Contemporary vacuum cleaner dust brush heads have bristles in some combination of [long | short] with [flexy | stiff]. The long + flexy combination results in the bristles jamming the inlet and the short + stiff combo seems unsuited for complex surfaces. Shaking the Amazonian dice brought a different combination:

Vacuum cleaner dust brush assortment - with adapters
Vacuum cleaner dust brush assortment – with adapters

That’s the new one on the bottom and, contrary to what you might think from the picture, it is not identical to the one just above it.

In particular, the black plastic housing came from a different mold (the seam lines are now top-and-bottom) and required a new adapter for the Kenmore Progressive vacuum cleaner’s complicated wand / hose inlet, with a 3/4 inch PVC pipe reinforcement inside.

Early reports indicate it works fine, so I’ll declare a temporary victory in the war on entropy.

I’m still using the same OpenSCAD source code with minute tweaks to suit the as-measured tapers.
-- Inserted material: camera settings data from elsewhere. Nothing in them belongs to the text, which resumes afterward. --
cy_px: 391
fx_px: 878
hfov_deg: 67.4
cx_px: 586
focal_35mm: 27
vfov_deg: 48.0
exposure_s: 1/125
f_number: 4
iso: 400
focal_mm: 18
Bike Helmet Mirror: Brasswork Clamp

A bit of Quality Shop Time produced a slight improvement to the clamp holding the mirror to the stalk:

Helmet Mirror Ball Mount - mirror joint brasswork
Helmet Mirror Ball Mount – mirror joint brasswork

The general idea is to hold the wave washer (it’s mashed under the flat washer, honest) above those bumps on the plate holding the mirror and stalk balls. It’s a few millimeters from the end of a ¼ inch brass rod, drilled for the M3 screw, and reduced to 4.5 mm with a parting tool to clear the bumps.

While I was at it, I made two spare mirrors, just to have ’em around:

Helmet Mirror Ball Mount - new vs old
Helmet Mirror Ball Mount – new vs old

The new ball mount looks downright svelte compared to the old Az-El mount, doesn’t it?
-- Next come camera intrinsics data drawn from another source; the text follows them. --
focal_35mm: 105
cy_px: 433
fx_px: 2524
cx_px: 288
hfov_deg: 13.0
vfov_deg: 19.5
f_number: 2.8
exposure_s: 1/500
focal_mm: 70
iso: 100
I should replace the steel clamp plates with a stainless-steel doodad of some sort to eliminate the unsightly rust, but that’s definitely in the nature of fine tuning.

More AAA-to-AA Alkaline Adapters

Having a handful of not-dead-yet AAA alkalines and a bunch of LED blinkies built for AA alkalines, a pair of adapters seemed in order:

AAA-to-AA Alkaline Adapters - installed
AAA-to-AA Alkaline Adapters – installed

The blinkies need a somewhat wider base than they’d get from a pair of AAA alkalines, so it’s not quite as dumb as it may seem.

In any event, the positive terminal comes from a brass rod:

AAA-to-AA Alkaline Adapters - brass terminal
AAA-to-AA Alkaline Adapters – brass terminal

Nobody will ever see the fancy Hilbert Curve infill around the brass:

AAA-to-AA Alkaline Adapters - end view
AAA-to-AA Alkaline Adapters – end view

In this application, they’ll go from not-dead-yet to oh-it’s-dead faster than AA cells, so I can watch how the blinkies work with lower voltages.